- Exercise prompt
Down to the last line, restate the material below exactly.

- Exercise data
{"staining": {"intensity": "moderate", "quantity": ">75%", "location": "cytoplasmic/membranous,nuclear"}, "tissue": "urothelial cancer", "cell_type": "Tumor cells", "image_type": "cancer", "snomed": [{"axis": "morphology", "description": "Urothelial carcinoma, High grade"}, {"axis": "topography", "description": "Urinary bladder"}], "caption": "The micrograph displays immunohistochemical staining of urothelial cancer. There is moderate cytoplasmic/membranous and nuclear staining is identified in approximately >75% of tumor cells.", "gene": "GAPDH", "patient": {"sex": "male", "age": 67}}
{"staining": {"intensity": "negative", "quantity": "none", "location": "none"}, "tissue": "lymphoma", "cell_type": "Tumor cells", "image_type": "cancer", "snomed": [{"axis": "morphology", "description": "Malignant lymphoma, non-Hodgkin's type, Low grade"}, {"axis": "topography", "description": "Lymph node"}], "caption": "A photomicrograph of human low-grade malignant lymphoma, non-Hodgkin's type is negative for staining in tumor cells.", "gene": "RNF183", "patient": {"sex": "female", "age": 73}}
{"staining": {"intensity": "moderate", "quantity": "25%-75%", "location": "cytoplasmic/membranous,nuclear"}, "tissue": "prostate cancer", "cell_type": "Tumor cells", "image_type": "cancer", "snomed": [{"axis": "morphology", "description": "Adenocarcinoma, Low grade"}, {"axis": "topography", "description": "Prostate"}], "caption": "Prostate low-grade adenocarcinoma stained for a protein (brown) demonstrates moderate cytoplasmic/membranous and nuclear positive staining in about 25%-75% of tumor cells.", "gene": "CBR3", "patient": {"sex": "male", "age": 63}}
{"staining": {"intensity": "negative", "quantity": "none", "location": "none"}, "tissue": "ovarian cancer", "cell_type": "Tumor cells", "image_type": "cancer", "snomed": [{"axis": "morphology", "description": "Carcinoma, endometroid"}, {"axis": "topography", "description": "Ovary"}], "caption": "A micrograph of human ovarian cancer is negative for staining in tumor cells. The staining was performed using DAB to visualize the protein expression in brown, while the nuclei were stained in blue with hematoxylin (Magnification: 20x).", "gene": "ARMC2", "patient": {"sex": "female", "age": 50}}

- Result
{"staining": {"intensity": "moderate", "quantity": ">75%", "location": "cytoplasmic/membranous,nuclear"}, "tissue": "urothelial cancer", "cell_type": "Tumor cells", "image_type": "cancer", "snomed": [{"axis": "morphology", "description": "Urothelial carcinoma, High grade"}, {"axis": "topography", "description": "Urinary bladder"}], "caption": "The micrograph displays immunohistochemical staining of urothelial cancer. There is moderate cytoplasmic/membranous and nuclear staining is identified in approximately >75% of tumor cells.", "gene": "GAPDH", "patient": {"sex": "male", "age": 67}}
{"staining": {"intensity": "negative", "quantity": "none", "location": "none"}, "tissue": "lymphoma", "cell_type": "Tumor cells", "image_type": "cancer", "snomed": [{"axis": "morphology", "description": "Malignant lymphoma, non-Hodgkin's type, Low grade"}, {"axis": "topography", "description": "Lymph node"}], "caption": "A photomicrograph of human low-grade malignant lymphoma, non-Hodgkin's type is negative for staining in tumor cells.", "gene": "RNF183", "patient": {"sex": "female", "age": 73}}
{"staining": {"intensity": "moderate", "quantity": "25%-75%", "location": "cytoplasmic/membranous,nuclear"}, "tissue": "prostate cancer", "cell_type": "Tumor cells", "image_type": "cancer", "snomed": [{"axis": "morphology", "description": "Adenocarcinoma, Low grade"}, {"axis": "topography", "description": "Prostate"}], "caption": "Prostate low-grade adenocarcinoma stained for a protein (brown) demonstrates moderate cytoplasmic/membranous and nuclear positive staining in about 25%-75% of tumor cells.", "gene": "CBR3", "patient": {"sex": "male", "age": 63}}
{"staining": {"intensity": "negative", "quantity": "none", "location": "none"}, "tissue": "ovarian cancer", "cell_type": "Tumor cells", "image_type": "cancer", "snomed": [{"axis": "morphology", "description": "Carcinoma, endometroid"}, {"axis": "topography", "description": "Ovary"}], "caption": "A micrograph of human ovarian cancer is negative for staining in tumor cells. The staining was performed using DAB to visualize the protein expression in brown, while the nuclei were stained in blue with hematoxylin (Magnification: 20x).", "gene": "ARMC2", "patient": {"sex": "female", "age": 50}}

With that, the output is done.